Um Tal de Dr. Glaciomar.
Promessas foram cumpridas. Eu era réu condenado. Repetira o primeiro ano ginasial e entrava, naquele momento, para o colégio interno, com 11 anos de idade.
Meu pai, fingindo ser forte, disfarçava um sorriso amarelo, criticando em minha mãe, a lágrima que lhe descia no rosto. Eu, imitação de meu pai, continha um choro embutido que, entre uma palavra e outra, escapolia em soluços.
Assim foi minha chegada ao GRANBERY, colégio rígido, famoso por sua disciplina. Ali eu deveria conviver com professores e alunos do mais alto gabarito e, com certeza, absorveria toda uma gama de conhecimentos que influenciaria minha vida para sempre... segundo dizia o meu avô, um homem sábio, maduro, na época com 81anos de idade.
Eu não estava nem aí. Não ouvia ninguém. Nada disso me interessava. O que eu queria mesmo era jogar bola. E nisso, eu também já sabia, o colégio era ótimo.
Talvez, para amenizar uma possível dor de consciência, meus pais autorizaram à uma loja de esportes em Juiz de Fora, a fornecer-me todo o material necessário à prática do futebol. Foi aí,que dei asas aos meus devaneios e vesti-me inteiro de jogador; camisa colorida, short largo com suporte, chuteira com travas altas, meias listradas, joelheira, caneleira e uma bola de couro tamanho 4.
Já tinha alguma experiência adquirida em colégios anteriores, times de praia e até mesmo em peladas de rua. Todas mal sucedidas.
Fui escalado para jogar na categoria dos Mínimos.
No dia e hora marcados, fantasiado de craque, caminhei ansioso de chuteira pelas ruas. Mais parecia um pavão mergulhado na vaidade. No íntimo, sabia que eu não era lá essas coisas, mas a roupa empolgava-me, iludia-me. A bola então, nem se fala. Dava-me a sensação de poder.
No jogo de par ou ímpar, para a escalação do time, um para cá outro para lá, veio minha primeira decepção. Fui o último a ser convocado.

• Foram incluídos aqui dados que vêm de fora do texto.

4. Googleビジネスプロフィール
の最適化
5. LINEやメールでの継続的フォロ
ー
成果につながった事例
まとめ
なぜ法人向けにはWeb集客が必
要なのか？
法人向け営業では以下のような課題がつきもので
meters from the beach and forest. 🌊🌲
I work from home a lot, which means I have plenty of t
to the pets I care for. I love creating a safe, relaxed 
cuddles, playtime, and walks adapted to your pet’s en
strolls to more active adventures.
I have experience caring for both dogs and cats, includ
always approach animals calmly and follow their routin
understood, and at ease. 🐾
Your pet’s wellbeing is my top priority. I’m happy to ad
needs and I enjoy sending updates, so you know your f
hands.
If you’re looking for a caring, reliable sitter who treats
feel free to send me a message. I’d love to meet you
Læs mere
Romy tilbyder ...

Deu-se o início da partida. Jogando no ataque, não via nem a sombra da bola que, sempre no pé do adversário, perseguia, com fúria, a nossa frágil defesa. Enchi minha vontade de brios e corri em auxílio ao meu time. Trabalhando pela área num vai e vem tresloucado, vi de repente aos meus pés, aquela do devaneio; a bola número 4. Dei-lhe um chute de trivela, torto e desorientado, marcando um magnífico gol... contra.

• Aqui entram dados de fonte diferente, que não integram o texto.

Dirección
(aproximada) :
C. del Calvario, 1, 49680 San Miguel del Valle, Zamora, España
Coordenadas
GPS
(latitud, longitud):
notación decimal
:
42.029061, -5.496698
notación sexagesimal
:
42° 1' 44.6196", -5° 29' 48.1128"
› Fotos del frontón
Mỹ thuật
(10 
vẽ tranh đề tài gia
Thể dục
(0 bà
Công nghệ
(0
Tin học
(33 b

O técnico, o Felipão dos Mínimos, não acreditando no absurdo da façanha, expulsou-me imediatamente do time, substituindo-me por um candidato excedente. Com olhar de desaponto e sorriso amarelo, saí de campo vaiado. Errar era normal. Fazer gol contra nem tanto. Mas, ser vaiado... era de mais.E numa visão profética, veio-me o Zagallo à mente, gritando em meu pensamento: Vocês vão ter que me engolir. Vocês vão ter que me engolir.
Tomei uma dose de super coragem, olhei então para trás e vi um amigo cochichando ao pé do ouvido do técnico que, imediatamente inverteu a atitude e chamou-me novamente ao elenco. É que talvez não soubesse ou houvesse esquecido que eu... era o dono da bola.
O tempo tudo levou, mas o trauma ficou para sempre.
E hoje, quando do mundo dos sonhos onde habito, olho para trás e vejo-me fora dos Mínimos, dos Flamengos, dos Vascos e das Seleções Brasileiras, penso com meus botões: não fosse um tal de Dr. Glaciomar Machado, o Felipão da época, minha vida teria sido outra.
José Mattos
PS: Dr. Glaciomar Machado, o técnico dos mínimos, é hoje um grande médico gastroenterologista, professor da UFRJ e grande amigo meu.